DOMANDE SUL MATERIALE:
1. Secondo il testo sulla sindrome post-abortiva, quale istituto ha studiato le conseguenze per le donne colpite da questa sindrome?
2. Per ciascuna affermazione indica con sì o no se concorda con il testo sulla sindrome post-abortiva e cita le parole decisive: (a) la sindrome è studiata da molto tempo negli USA; (b) il 60% delle donne colpite ha provato fisicamente a suicidarsi; (c) il fatto che l'esecutore sia un medico accresce l'orrore dell'accaduto.

BRANO SELEZIONATO:

-------------------------

Sindrome post-abortiva
La sindrome post-abortiva è il grave disagio psichico sperimentato frequentemente dalle donne che hanno fatto ricorso all'aborto volontario[1]. Essa è studiata già da molto tempo in USA[2]: le ricerche mettono in evidenza che il 62% delle donne che si sono sottoposte all'aborto soffre di essa[3].
La base della sindrome post-abortiva si situa al livello della percezione soggettiva dei fatti, cioè dell'aborto procurato. La donna percepisce l'aborto come il fatto d'aver ucciso il proprio figlio in modo cosciente e premeditato. Il fatto che l'esecutore sia stato un medico accresce l'orrore dell'accaduto.
Le conseguenze per la donna colpita da questa sindrome sono state studiate dall'Elliot Institute for Social Sciences Research[4]:
- il 90% di queste donne soffre di danni psichici nella stima di sé;
- il 50% inizia o aumenta il consumo di bevande alcooliche e/o quello di droga;
- il 60% è soggetto a idee di suicidio;
- il 28% ammette di aver persino provato fisicamente a suicidarsi;
- il 20% soffre gravemente di sintomi del tipo stress post-traumatico;
- il 50% soffre dello stesso in modo meno grave;
- il 52% soffre di risentimento e persino di odio verso le persone che le hanno spinte a compiere l'aborto.

-------------------------

INFORMAZIONI ESTRATTE:
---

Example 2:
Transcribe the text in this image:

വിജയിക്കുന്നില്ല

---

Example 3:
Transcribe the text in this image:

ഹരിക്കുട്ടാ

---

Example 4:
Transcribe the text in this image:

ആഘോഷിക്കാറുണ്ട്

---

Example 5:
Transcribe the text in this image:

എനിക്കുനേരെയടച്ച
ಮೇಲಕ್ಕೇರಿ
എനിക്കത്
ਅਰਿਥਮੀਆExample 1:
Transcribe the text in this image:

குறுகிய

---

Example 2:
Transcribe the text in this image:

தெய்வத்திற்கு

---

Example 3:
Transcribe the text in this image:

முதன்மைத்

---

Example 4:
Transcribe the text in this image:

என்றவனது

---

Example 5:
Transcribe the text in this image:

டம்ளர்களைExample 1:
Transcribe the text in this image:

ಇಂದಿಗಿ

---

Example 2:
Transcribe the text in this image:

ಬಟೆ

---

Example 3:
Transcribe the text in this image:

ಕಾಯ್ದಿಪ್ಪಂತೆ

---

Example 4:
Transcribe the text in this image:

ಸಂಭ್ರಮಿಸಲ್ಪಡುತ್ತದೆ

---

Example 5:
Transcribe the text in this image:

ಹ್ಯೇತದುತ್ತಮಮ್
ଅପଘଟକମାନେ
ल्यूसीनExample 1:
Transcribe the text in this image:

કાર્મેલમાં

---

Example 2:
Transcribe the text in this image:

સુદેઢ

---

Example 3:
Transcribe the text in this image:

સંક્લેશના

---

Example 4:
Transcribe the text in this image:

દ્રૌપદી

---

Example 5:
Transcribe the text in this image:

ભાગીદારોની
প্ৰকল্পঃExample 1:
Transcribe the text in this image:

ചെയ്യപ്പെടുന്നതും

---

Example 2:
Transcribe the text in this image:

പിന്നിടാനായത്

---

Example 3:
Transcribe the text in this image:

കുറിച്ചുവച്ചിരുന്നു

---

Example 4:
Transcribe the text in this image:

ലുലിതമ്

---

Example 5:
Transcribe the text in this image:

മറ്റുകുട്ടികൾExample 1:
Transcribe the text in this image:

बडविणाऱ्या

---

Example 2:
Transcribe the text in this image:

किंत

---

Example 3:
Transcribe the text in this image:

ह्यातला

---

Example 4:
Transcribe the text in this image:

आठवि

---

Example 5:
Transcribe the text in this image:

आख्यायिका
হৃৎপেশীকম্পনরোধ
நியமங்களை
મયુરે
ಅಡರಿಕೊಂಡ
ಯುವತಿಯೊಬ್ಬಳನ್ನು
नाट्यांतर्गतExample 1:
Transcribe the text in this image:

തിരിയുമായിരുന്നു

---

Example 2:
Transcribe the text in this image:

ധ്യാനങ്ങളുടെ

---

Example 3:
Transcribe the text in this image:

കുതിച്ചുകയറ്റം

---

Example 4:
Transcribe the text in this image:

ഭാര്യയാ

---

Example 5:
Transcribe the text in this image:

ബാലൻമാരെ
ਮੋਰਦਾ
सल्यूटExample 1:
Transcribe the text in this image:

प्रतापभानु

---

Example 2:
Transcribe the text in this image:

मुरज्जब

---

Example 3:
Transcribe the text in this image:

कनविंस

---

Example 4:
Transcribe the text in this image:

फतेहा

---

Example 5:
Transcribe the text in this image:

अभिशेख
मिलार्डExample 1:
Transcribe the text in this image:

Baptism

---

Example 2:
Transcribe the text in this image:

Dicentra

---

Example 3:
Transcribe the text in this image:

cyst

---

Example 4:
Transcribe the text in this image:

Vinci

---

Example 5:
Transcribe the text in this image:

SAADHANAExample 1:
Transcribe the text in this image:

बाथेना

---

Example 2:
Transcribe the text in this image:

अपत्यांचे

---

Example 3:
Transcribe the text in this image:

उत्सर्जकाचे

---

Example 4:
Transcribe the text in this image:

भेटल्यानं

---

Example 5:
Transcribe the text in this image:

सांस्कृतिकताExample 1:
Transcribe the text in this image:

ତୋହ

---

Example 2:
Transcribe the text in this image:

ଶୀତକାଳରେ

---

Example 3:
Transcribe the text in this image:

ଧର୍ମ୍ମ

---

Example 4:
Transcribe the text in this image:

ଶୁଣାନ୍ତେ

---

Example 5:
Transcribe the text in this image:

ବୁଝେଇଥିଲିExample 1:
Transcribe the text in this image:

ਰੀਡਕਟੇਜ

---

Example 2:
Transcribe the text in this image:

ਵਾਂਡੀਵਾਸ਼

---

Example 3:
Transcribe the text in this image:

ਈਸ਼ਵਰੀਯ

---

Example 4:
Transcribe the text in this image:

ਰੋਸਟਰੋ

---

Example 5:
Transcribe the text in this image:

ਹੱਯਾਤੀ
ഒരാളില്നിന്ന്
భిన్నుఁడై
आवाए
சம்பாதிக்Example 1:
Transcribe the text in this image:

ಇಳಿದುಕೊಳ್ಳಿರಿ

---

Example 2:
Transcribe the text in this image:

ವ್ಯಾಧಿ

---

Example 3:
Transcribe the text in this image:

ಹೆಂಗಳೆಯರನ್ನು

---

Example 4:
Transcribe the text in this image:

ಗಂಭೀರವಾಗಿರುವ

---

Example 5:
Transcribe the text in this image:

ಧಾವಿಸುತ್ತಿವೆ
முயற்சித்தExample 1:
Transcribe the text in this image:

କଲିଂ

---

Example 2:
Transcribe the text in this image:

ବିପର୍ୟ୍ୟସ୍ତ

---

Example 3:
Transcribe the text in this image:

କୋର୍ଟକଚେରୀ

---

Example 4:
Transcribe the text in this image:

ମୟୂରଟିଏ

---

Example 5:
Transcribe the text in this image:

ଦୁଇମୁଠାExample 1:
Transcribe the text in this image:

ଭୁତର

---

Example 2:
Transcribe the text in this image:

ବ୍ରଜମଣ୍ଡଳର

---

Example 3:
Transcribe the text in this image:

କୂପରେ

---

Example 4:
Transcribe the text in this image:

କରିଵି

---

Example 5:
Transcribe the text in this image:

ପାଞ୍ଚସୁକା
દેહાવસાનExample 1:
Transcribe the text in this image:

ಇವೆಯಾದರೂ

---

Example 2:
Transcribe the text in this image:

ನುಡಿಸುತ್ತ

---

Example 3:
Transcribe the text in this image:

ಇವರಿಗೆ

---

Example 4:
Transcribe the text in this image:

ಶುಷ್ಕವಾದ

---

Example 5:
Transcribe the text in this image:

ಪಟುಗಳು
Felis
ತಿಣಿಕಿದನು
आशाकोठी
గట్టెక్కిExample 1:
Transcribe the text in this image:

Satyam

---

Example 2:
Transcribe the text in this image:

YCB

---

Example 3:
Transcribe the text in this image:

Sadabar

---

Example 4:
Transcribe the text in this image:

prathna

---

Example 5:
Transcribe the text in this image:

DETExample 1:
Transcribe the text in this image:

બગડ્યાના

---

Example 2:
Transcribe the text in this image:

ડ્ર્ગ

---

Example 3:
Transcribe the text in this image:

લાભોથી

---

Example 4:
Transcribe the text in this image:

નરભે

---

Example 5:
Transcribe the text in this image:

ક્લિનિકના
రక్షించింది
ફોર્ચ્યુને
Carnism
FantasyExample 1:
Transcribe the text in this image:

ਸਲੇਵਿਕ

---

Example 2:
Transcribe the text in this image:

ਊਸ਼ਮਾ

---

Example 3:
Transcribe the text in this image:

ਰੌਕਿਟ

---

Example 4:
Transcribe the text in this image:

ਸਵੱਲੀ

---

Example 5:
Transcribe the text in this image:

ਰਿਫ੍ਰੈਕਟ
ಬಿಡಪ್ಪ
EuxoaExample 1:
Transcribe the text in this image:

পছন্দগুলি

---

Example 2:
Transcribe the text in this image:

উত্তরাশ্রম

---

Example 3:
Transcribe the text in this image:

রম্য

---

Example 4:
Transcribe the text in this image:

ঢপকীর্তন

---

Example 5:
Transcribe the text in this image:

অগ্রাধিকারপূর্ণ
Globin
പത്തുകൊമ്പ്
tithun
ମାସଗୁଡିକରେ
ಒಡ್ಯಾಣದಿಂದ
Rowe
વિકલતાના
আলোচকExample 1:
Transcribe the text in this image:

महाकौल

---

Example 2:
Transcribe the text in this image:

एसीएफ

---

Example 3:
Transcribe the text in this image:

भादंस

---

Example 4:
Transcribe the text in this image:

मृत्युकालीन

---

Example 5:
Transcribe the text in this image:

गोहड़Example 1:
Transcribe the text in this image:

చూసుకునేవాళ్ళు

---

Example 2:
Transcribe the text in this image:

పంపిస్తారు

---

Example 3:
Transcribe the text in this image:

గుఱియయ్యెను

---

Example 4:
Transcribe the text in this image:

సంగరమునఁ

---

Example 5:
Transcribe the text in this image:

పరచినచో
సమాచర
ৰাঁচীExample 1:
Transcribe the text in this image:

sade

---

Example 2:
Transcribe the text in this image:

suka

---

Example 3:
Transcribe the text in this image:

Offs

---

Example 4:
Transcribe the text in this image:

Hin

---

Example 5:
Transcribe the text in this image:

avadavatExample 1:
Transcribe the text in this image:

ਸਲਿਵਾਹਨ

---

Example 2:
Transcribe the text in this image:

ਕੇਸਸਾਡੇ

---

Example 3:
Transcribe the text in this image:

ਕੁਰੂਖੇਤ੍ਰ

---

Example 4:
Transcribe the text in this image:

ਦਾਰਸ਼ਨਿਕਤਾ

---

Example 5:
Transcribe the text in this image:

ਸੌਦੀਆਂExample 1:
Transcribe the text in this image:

-------------------------

RISPOSTE AI COMPITI:
1. L'Elliot Institute for Social Sciences Research.

2.
(a) Sì: "Essa è studiata già da molto tempo in USA".
(b) No: "il 28% ammette di aver persino provato fisicamente a suicidarsi".
(c) Sì: "Il fatto che l'esecutore sia stato un medico accresce l'orrore dell'accaduto".